The idea of hypertext that Stuart Moulthrop brings up in “You Say You Want A Revolution? Hypertext and the Laws of Media” was very interesting to me, especially after doing the Patchwork Girl lab. At first, I didn’t know what to do with Patchwork Girl, but as I got more involved in the story, I found that I wasn’t thinking where was this going, but instead, I was letting the story take me where it wanted.

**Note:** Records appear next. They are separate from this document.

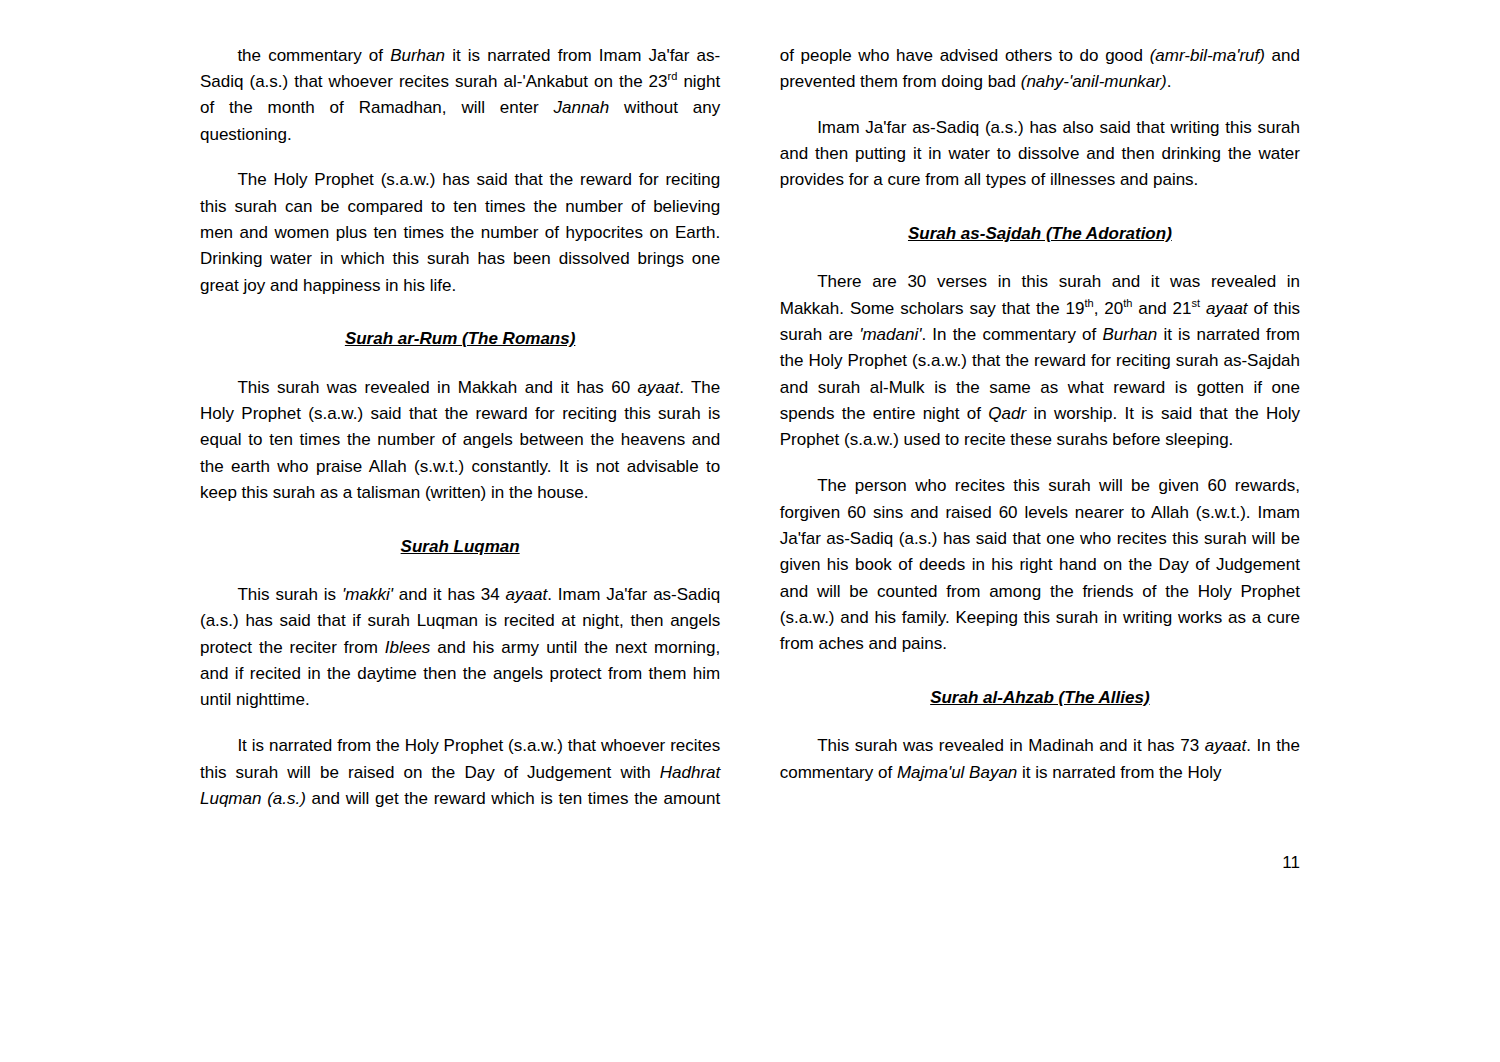the commentary of Burhan it is narrated from Imam Ja'far as-Sadiq (a.s.) that whoever recites surah al-'Ankabut on the 23rd night of the month of Ramadhan, will enter Jannah without any questioning.
The Holy Prophet (s.a.w.) has said that the reward for reciting this surah can be compared to ten times the number of believing men and women plus ten times the number of hypocrites on Earth. Drinking water in which this surah has been dissolved brings one great joy and happiness in his life.
Surah ar-Rum (The Romans)
This surah was revealed in Makkah and it has 60 ayaat. The Holy Prophet (s.a.w.) said that the reward for reciting this surah is equal to ten times the number of angels between the heavens and the earth who praise Allah (s.w.t.) constantly. It is not advisable to keep this surah as a talisman (written) in the house.
Surah Luqman
This surah is 'makki' and it has 34 ayaat. Imam Ja'far as-Sadiq (a.s.) has said that if surah Luqman is recited at night, then angels protect the reciter from Iblees and his army until the next morning, and if recited in the daytime then the angels protect from them him until nighttime.
It is narrated from the Holy Prophet (s.a.w.) that whoever recites this surah will be raised on the Day of Judgement with Hadhrat Luqman (a.s.) and will get the reward which is ten times the amount of people who have advised others to do good (amr-bil-ma'ruf) and prevented them from doing bad (nahy-'anil-munkar).
Imam Ja'far as-Sadiq (a.s.) has also said that writing this surah and then putting it in water to dissolve and then drinking the water provides for a cure from all types of illnesses and pains.
Surah as-Sajdah (The Adoration)
There are 30 verses in this surah and it was revealed in Makkah. Some scholars say that the 19th, 20th and 21st ayaat of this surah are 'madani'. In the commentary of Burhan it is narrated from the Holy Prophet (s.a.w.) that the reward for reciting surah as-Sajdah and surah al-Mulk is the same as what reward is gotten if one spends the entire night of Qadr in worship. It is said that the Holy Prophet (s.a.w.) used to recite these surahs before sleeping.
The person who recites this surah will be given 60 rewards, forgiven 60 sins and raised 60 levels nearer to Allah (s.w.t.). Imam Ja'far as-Sadiq (a.s.) has said that one who recites this surah will be given his book of deeds in his right hand on the Day of Judgement and will be counted from among the friends of the Holy Prophet (s.a.w.) and his family. Keeping this surah in writing works as a cure from aches and pains.
Surah al-Ahzab (The Allies)
This surah was revealed in Madinah and it has 73 ayaat. In the commentary of Majma'ul Bayan it is narrated from the Holy
11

By knowing that my clicking was the only reason the story was progressing, I not only felt empowered, but also I was further engaged into the story.

Our active role in reading Patchwork Girl brings us back to Ted Nelson’s “grand hope [of our] return to literacy” (Moulthrop p. 3.) When reading hypertext we are not simply, as Barthes states in “S/Z”, “commercial[ly]…’throw[ing] away’ the story once it has been consumed” (p. 15,) but instead we are becoming closer to the text by reading it on our own terms and drawing “the text out of its internal chronology…[which] recaptures a mythic time (without before or after)” (p. 16.)

But it’s not just Patchwork Girl and hypertext fiction that recapture this sense of mythic time and a return to literacy where we are not just consumers but active and engaged participants, it’s any other collaborative or user driven text that engages us with the text. One example of this shift is this blog. I can read and comment on entries when and how I want to. I also know that whoever is reading and commenting on this post isn’t just reading it to then throw away, but is (hopefully) as engaged in their reading as I am in my writing, thus linking us by Nelson’s “new Renaissance of ideas” (Moulthrop p. 3.)